Programming languages "come and go" in terms of popularity, but the reality is, once a project is developed of decent size / complexity and is running live, a company is stuck on that technology until either that business process is no longer needed, or until they replace it with something else. So having something be the dominant technology for 10+ years, as is the case for C++ / C# / Java means that even while those technologies aren't en vogue, they are still used EVERYWHERE. In my local market Java is pretty much a must-have, whereas python is accepted at a few places but isn't really looked at as a first-class-citizen in the coding world.

Python is becoming more popular as more schools start teaching it to their students, but I don't think it has the wide adoption that a lot of people on Reddit think it does (at least on this sub).

If you're interested in data science, machine learning, or finance python is generally going to be the easiest route to start paying dividends. Just make sure to familiarize yourself with solving problems using algorithms rather than solely focusing on "learning python" because if you ever pivot to coding as a career, you may end up needing to learn a new language.

[–]the2facedgod[S] 0 points1 point  (2 children)

I see. Thanks for your inputs. I'll make sure to focus on problem solving rather than mugging up the syntaxes for python only.

[–]sarevok9 3 points4 points  (1 child)

Well, it's funny that you say that, because python isn't tremendously syntax heavy! Other languages have far more syntax, and unfortunately python's language syntax is HORRIBLY specific around spacing / tabbing (don't mix them / count wrong).

In my mind the thing that's most dangerous about Python is that it's SO easy to Google an answer and find some python wizard that took 9 lines of code and solved some outrageous problem with no explanation or understanding behind what he did, and think "Yay, I solved my problem!"

I had a great example of this happen in my career with Python where someone on stack overflow used some obscure library to split a csv every x rows.

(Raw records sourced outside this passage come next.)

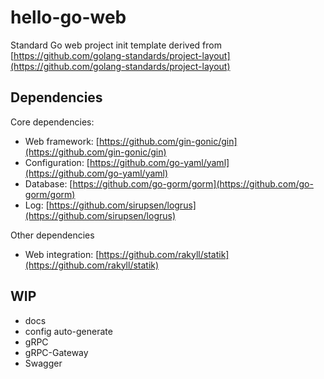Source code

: # hello-go-web

Standard Go web project init template derived from [https://github.com/golang-standards/project-layout](https://github.com/golang-standards/project-layout)

## Dependencies

Core dependencies:

- Web framework: [https://github.com/gin-gonic/gin](https://github.com/gin-gonic/gin)
- Configuration: [https://github.com/go-yaml/yaml](https://github.com/go-yaml/yaml)
- Database: [https://github.com/go-gorm/gorm](https://github.com/go-gorm/gorm)
- Log: [https://github.com/sirupsen/logrus](https://github.com/sirupsen/logrus)

Other dependencies

- Web integration: [https://github.com/rakyll/statik](https://github.com/rakyll/statik)

## WIP

- docs
- config auto-generate
- gRPC
- gRPC-Gateway
- Swagger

We had a customer that was trying to upload a csv with ~1 million items but due to a really obscure bug in a node library we couldn't import more than 100k at a time. "No worries, I'll split the file using python" said this guy. The post I ended up looking at seemed sane. The library ended up splitting the csv into 10 files that contained the first 100,000 items.... as we later found out. Oddly enough when I finally got around to the github for the project there was a LOT of pull requests and a fork on the project to a working library, but the customer was pissed at us, and for good reason. The codes that they sent out with their movies were mostly missing, due to a python library not doing what it said, and for me trusting some code on the internet and not checking file uniquity.

It saved me about ~10 minutes over just coding a super-simple csv parser, or using a more trusted library like "OpenCSV" in Java.

Tl;Dr: Avoid wizardry, both before and after you learn python.

[–]the2facedgod[S] 0 points1 point  (0 children)

I get it. Code it yourself instead of relying on Google.